I drew this with a log scale (base 10) for time, because in this model, with the default input data, not much happens for quite a while from time t=0, until the infections take off rapidly at t=0.1 (on the generic time scale) and reach a peak at t=0.3. The model is fully played out at t=10. The peak for infections, out of a population of 350, is 325, for this input data:

Default input data for the Gillespie SIR model

Key parameters for the basic SIR model are:

The total population, N; the rate of infection α; and the rate of cure β.

Base default data for the simulation is for 1 index infected case at t=0, and the “Spatial Parameter” V, set at 100 in the generic units used by the model. I’ll talk more about this parameter in a later post.

A larger V reduces the infection growth through “distancing” the infected cases from the susceptible compartment of the population, and a smaller V increases the pace of infection by reducing the distance in general terms.

The equations for the simple SIR model being analysed, for a limited total population N, where:

N = nS + nI + nR , the sum of the compartmentalised Susceptible, Infected and Recovered numbers at any time t;

SIR model equations

With linear scales for both the x-axis (time) and the y-axis (cases) we can see, in the following two charts, that a change in the spatial parameter (V) in the differential equations above does precisely what the Government is trying to achieve with its measures regarding self-isolation, social distancing and reduction in opportunities for people to meet other than in their household units.

Firstly, in the the modified Python Gillespie model (the Knapik, Sutton & Sutton model!) for the case illustrated above, but with linear axes:

Τhe SIR chart for the base data with Spatial parameter V=100

Second, I change the spatial parameter, V, to 1000, for illustrative purposes:

Τhe SIR chart for the base data with Spatial parameter V=1000

We see above that the spatial parameter, representing increasing “social distancing” in this SIR application, does what is intended by the social distancing behaviour encouraged by most Governments – it pushes the peak of the infections from t=0.3 further out, towards t=2, and also flattens the peak, down to about 140 cases, from 325 before.

My task now is to relate the following key parameters of this situation:

First of all, the Reproduction Number R0 (the number of people one person might infect).

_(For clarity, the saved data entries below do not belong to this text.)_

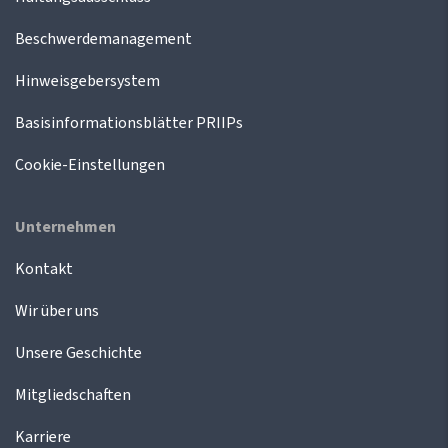
Beschwerdemanagement
Hinweisgebersystem
Basisinformationsblätter PRIIPs
Cookie-Einstellungen
Unternehmen
Kontakt
Wir über uns
Unsere Geschichte
Mitgliedschaften
Karriere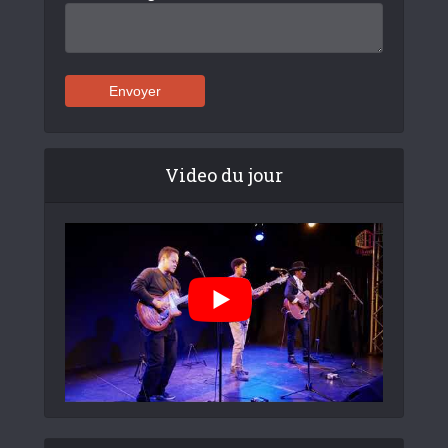
Video du jour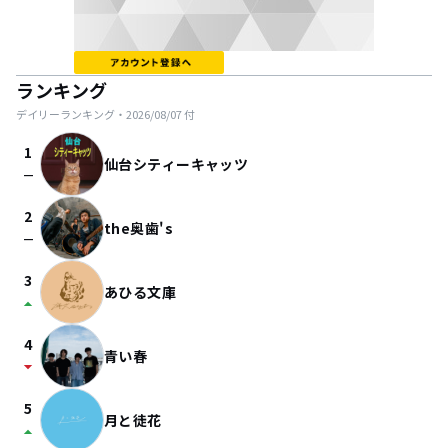
ランキング
デイリーランキング・
2026/08/07
付
1
仙台シティーキャッツ
check_indeterminate_small
2
the奥歯's
check_indeterminate_small
3
あひる文庫
arrow_drop_up
4
青い春
arrow_drop_down
5
月と徒花
arrow_drop_up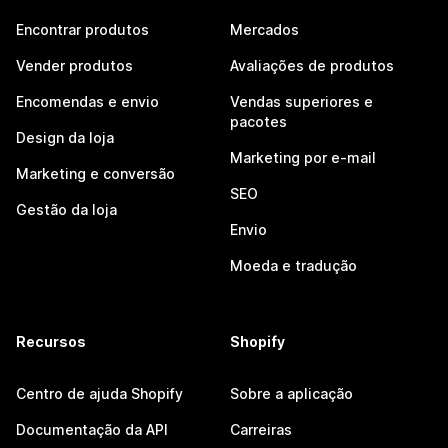
Encontrar produtos
Mercados
Vender produtos
Avaliações de produtos
Encomendas e envio
Vendas superiores e
pacotes
Design da loja
Marketing por e-mail
Marketing e conversão
SEO
Gestão da loja
Envio
Moeda e tradução
Recursos
Shopify
Centro de ajuda Shopify
Sobre a aplicação
Documentação da API
Carreiras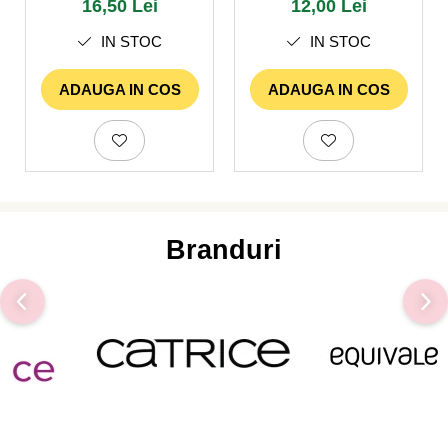
16,50 Lei
12,00 Lei
IN STOC
IN STOC
ADAUGA IN COS
ADAUGA IN COS
Branduri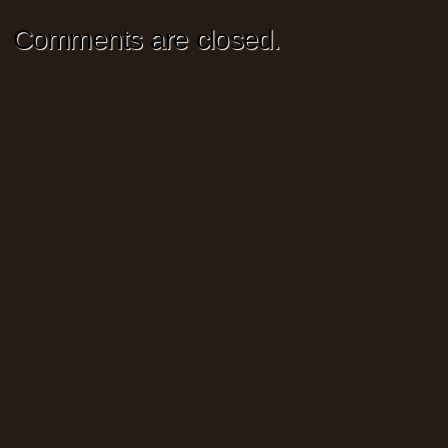
Comments are closed.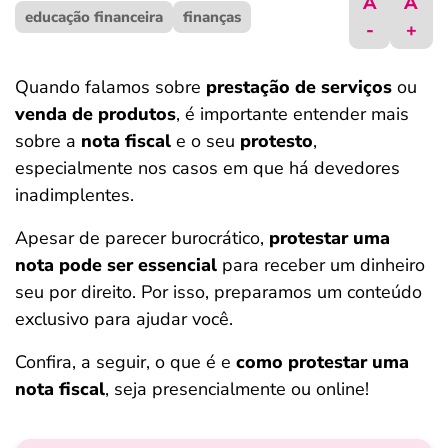
A
A
educação financeira
ferramentas
finanças
-
+
Quando falamos sobre
prestação de serviços
ou
venda de produtos
, é importante entender mais
sobre a
nota fiscal
e o seu
protesto
,
especialmente nos casos em que há devedores
inadimplentes.
Apesar de parecer burocrático,
protestar uma
nota pode ser essencial
para receber um dinheiro
seu por direito. Por isso, preparamos um conteúdo
exclusivo para ajudar você.
Confira, a seguir, o que é e
como protestar uma
nota fiscal
, seja presencialmente ou online!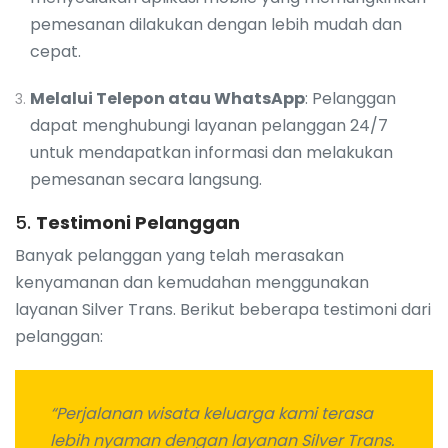
pemesanan dilakukan dengan lebih mudah dan
cepat.
Melalui Telepon atau WhatsApp
: Pelanggan
dapat menghubungi layanan pelanggan 24/7
untuk mendapatkan informasi dan melakukan
pemesanan secara langsung.
5.
Testimoni Pelanggan
Banyak pelanggan yang telah merasakan
kenyamanan dan kemudahan menggunakan
layanan Silver Trans. Berikut beberapa testimoni dari
pelanggan:
“Perjalanan wisata keluarga kami terasa
lebih nyaman dengan layanan Silver Trans.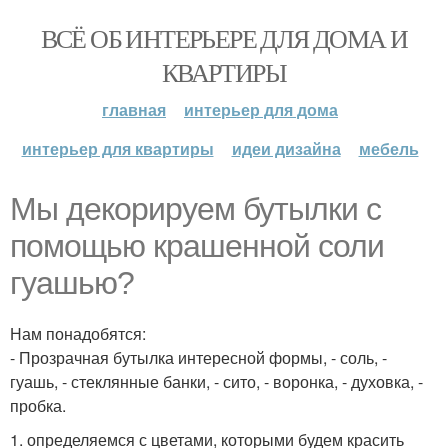
ВСЁ ОБ ИНТЕРЬЕРЕ ДЛЯ ДОМА И
КВАРТИРЫ
главная
интерьер для дома
интерьер для квартиры
идеи дизайна
мебель
Мы декорируем бутылки с
помощью крашенной соли
гуашью?
Нам понадобятся:
- Прозрачная бутылка интересной формы, - соль, -
гуашь, - стеклянные банки, - сито, - воронка, - духовка, -
пробка.
1. определяемся с цветами, которыми будем красить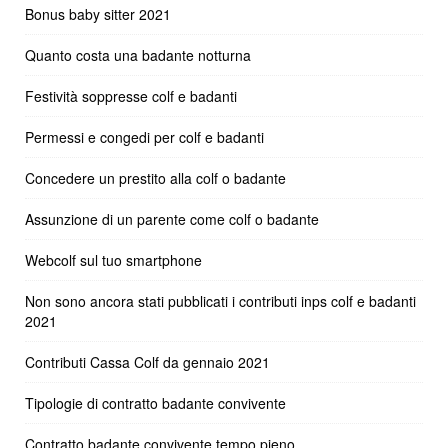
Bonus baby sitter 2021
Quanto costa una badante notturna
Festività soppresse colf e badanti
Permessi e congedi per colf e badanti
Concedere un prestito alla colf o badante
Assunzione di un parente come colf o badante
Webcolf sul tuo smartphone
Non sono ancora stati pubblicati i contributi inps colf e badanti
2021
Contributi Cassa Colf da gennaio 2021
Tipologie di contratto badante convivente
Contratto badante convivente tempo pieno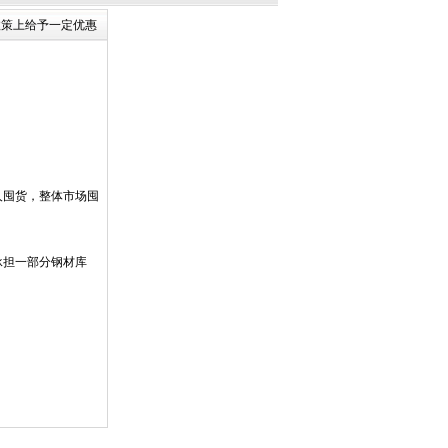
格政策上给予一定优惠
】
人囤货，整体市场囤
承担一部分钢材库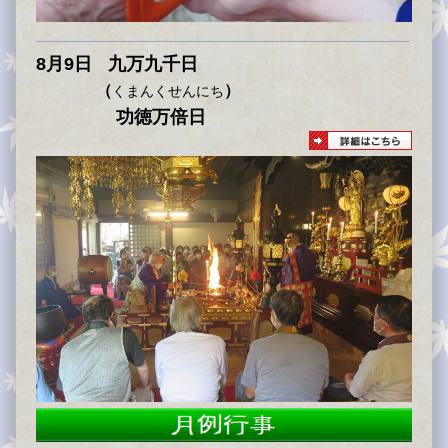
8月9日
九万九千日
（
）
くまんくせんにち
功徳万倍日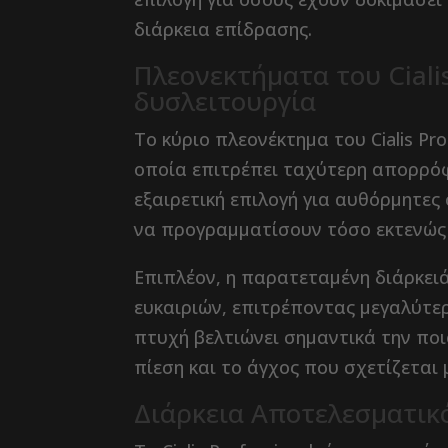
διάρκεια επίδρασης.
Πλεονεκτήματα του Cialis
δυσλειτουργία
Το κύριο πλεονέκτημα του Cialis Pro
οποία επιτρέπει ταχύτερη απορρόφ
εξαιρετική επιλογή για αυθόρμητες
να προγραμματίσουν τόσο εκτενώς
Επιπλέον, η παρατεταμένη διάρκει
ευκαιριών, επιτρέποντας μεγαλύτερ
πτυχή βελτιώνει σημαντικά την ποι
πίεση και το άγχος που σχετίζεται
Διάρκεια Αποτελεσματικότ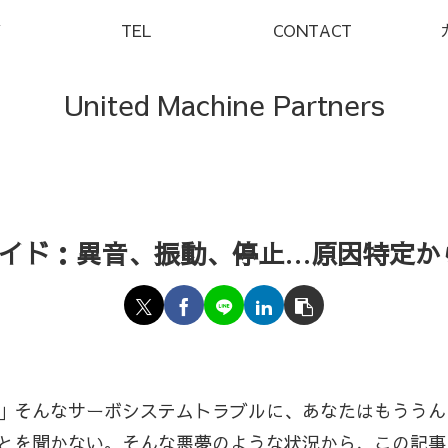
Y
TEL
CONTACT
United Machine Partners
イド：異音、振動、停止…原因特定か
」そんなサーボシステムトラブルに、あなたはもううん
とを聞かない。そんな悪夢のような状況から、この記事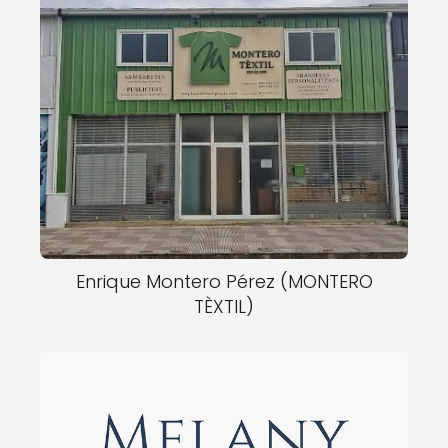
Enrique Montero Pérez (MONTERO
TÈXTIL)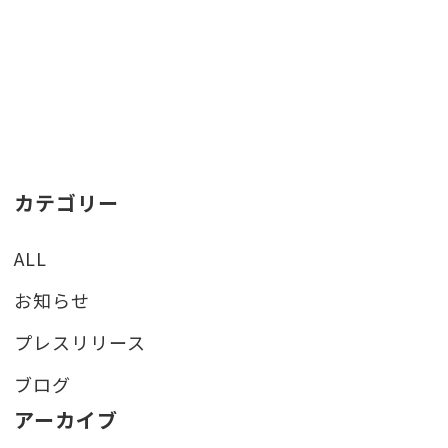
カテゴリー
ALL
お知らせ
プレスリリース
ブログ
アーカイブ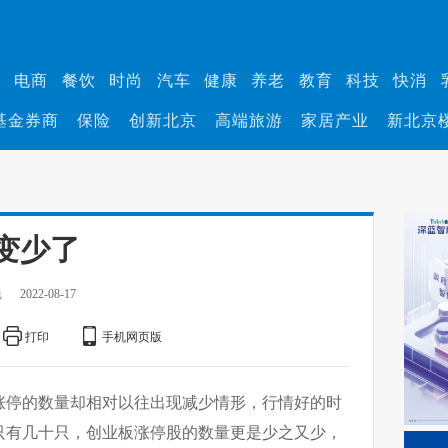
业
电商
餐饮
时尚
汽车
健康
养老
教育
科技
快消
基金券商
保险
创新北京
高端旅游
家居产业
新北京
变少了
巍
2022-08-17
打印
手机网页版
涨停的数量却相对以往出现减少情形，行情好的时
只有几十只，创业板涨停股的数量更是少之又少，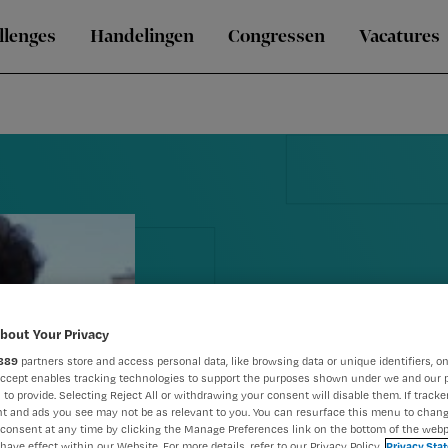
llenges
Handelingen
Congressen
Vacatures
bout Your Privacy
Helen de Re
889
partners store and access personal data, like browsing data or unique identifiers, on
Accept enables tracking technologies to support the purposes shown under we and our 
 to provide. Selecting Reject All or withdrawing your consent will disable them. If tracker
McDreamy
t and ads you see may not be as relevant to you. You can resurface this menu to chan
consent at any time by clicking the Manage Preferences link on the bottom of the webp
have effect within our Website. For more details, refer to our Privacy Policy.
Privacy Sta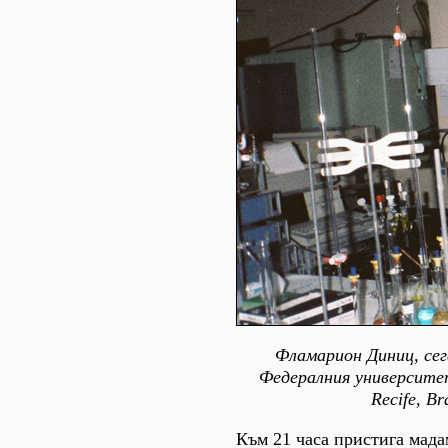
Фламарион Диниц, сег
Федералния университе
Recife, Br
Към 21 часа пристига мад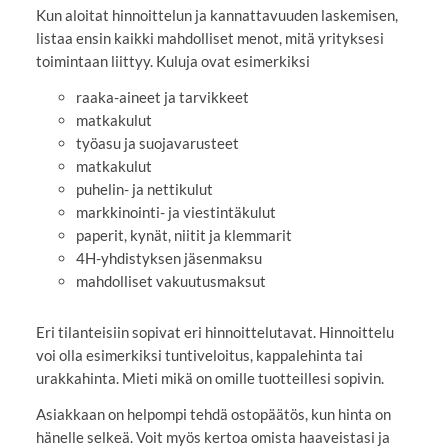
Kun aloitat hinnoittelun ja kannattavuuden laskemisen,
listaa ensin kaikki mahdolliset menot, mitä yrityksesi
toimintaan liittyy. Kuluja ovat esimerkiksi
raaka-aineet ja tarvikkeet
matkakulut
työasu ja suojavarusteet
matkakulut
puhelin- ja nettikulut
markkinointi- ja viestintäkulut
paperit, kynät, niitit ja klemmarit
4H-yhdistyksen jäsenmaksu
mahdolliset vakuutusmaksut
Eri tilanteisiin sopivat eri hinnoittelutavat. Hinnoittelu
voi olla esimerkiksi tuntiveloitus, kappalehinta tai
urakkahinta. Mieti mikä on omille tuotteillesi sopivin.
Asiakkaan on helpompi tehdä ostopäätös, kun hinta on
hänelle selkeä. Voit myös kertoa omista haaveistasi ja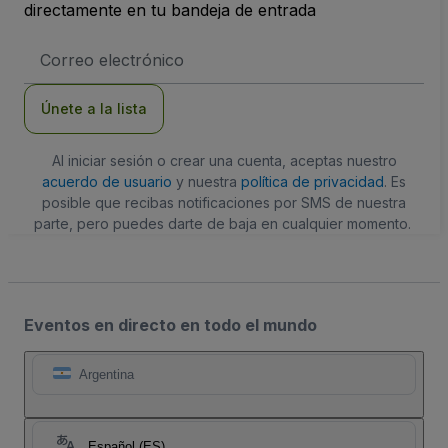
directamente en tu bandeja de entrada
Dirección
de
correo
electrónico
Únete a la lista
Al iniciar sesión o crear una cuenta, aceptas nuestro
acuerdo de usuario
y nuestra
política de privacidad
. Es
posible que recibas notificaciones por SMS de nuestra
parte, pero puedes darte de baja en cualquier momento.
Eventos en directo en todo el mundo
Argentina
Español (ES)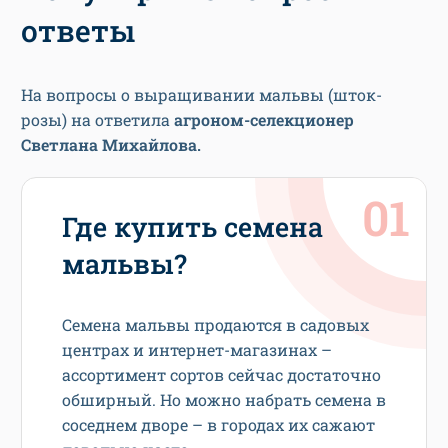
ответы
На вопросы о выращивании мальвы (шток-
розы) на ответила
агроном-селекционер
Светлана Михайлова.
Где купить семена
мальвы?
Семена мальвы продаются в садовых
центрах и интернет-магазинах –
ассортимент сортов сейчас достаточно
обширный. Но можно набрать семена в
соседнем дворе – в городах их сажают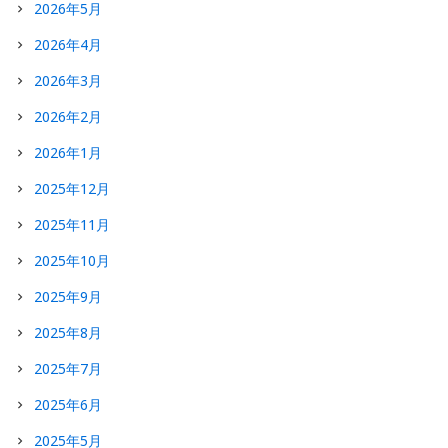
2026年5月
2026年4月
2026年3月
2026年2月
2026年1月
2025年12月
2025年11月
2025年10月
2025年9月
2025年8月
2025年7月
2025年6月
2025年5月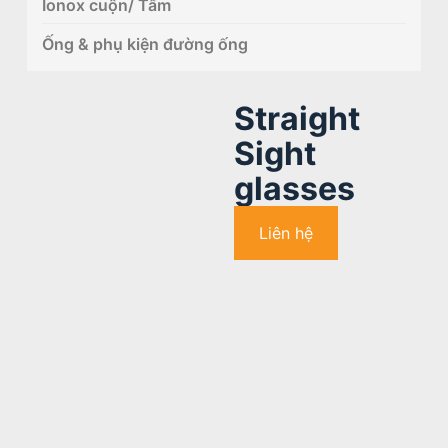
Ionox cuộn/ Tấm
Ống & phụ kiện đường ống
Straight
Sight
glasses
Liên hệ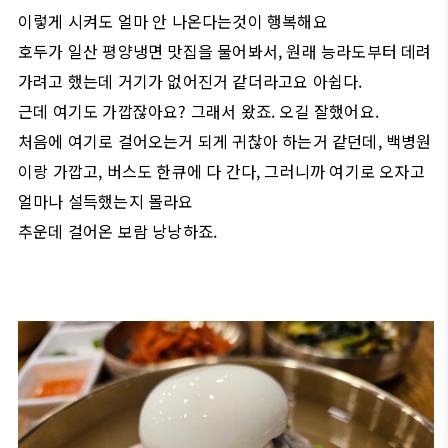
이렇게 시켜도 얼마 안 나온다는것이 행복해요
호두가 일산 평양냉면 맛집을 물어봐서, 원래 능라도부터 데려
가려고 했는데 거기가 없어진거 같더라고요 아쉽다.
근데 여기도 가깝잖아요? 그래서 왔죠. 오길 잘했어요.
처음에 여기로 걸어오는거 되게 귀찮아 하는거 같던데, 백병원
이랑 가깝고, 버스도 한큐에 다 간다, 그러니까 여기로 오자고
얼마나 설득했는지 몰라요
추운데 걸어온 보람 낭낭하죠.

Secondly, the generation interval (how long it takes that infection to take effect (a vital number, and the subject of some difference in the literature between medical practitioners on the one hand, and demographic / biological practitioners on the other). An epidemiological formula, and a demographic/ecological/evolutionary biology formula can both be used to assess the generation interval, from R0, but can lead to very different results, to summarise a point made in paper on exactly this topic (ref. https://www.ncbi.nlm.nih.gov/pmc/articles/PMC1766383/).

Third, the doubling period – what is the right logarithmic multiplier in the Johns Hopkins University charts, given R0?

And lastly, the time taken, relatively, to see the R0 come down to a value near 1, when the epidemic stabilises and would tend to die out if R0<1 can be achieved.

No account is taken by my SIR model of recovery and re-infection; the SEIS model mentioned last time, or a variation of it, would be needed for that.

No-one is clear, furthermore, as to the seasonality of this Coronavirus, Covid-19, with regard to winter and summer, ambient humidity and temperatures, or the likelihood of mutation.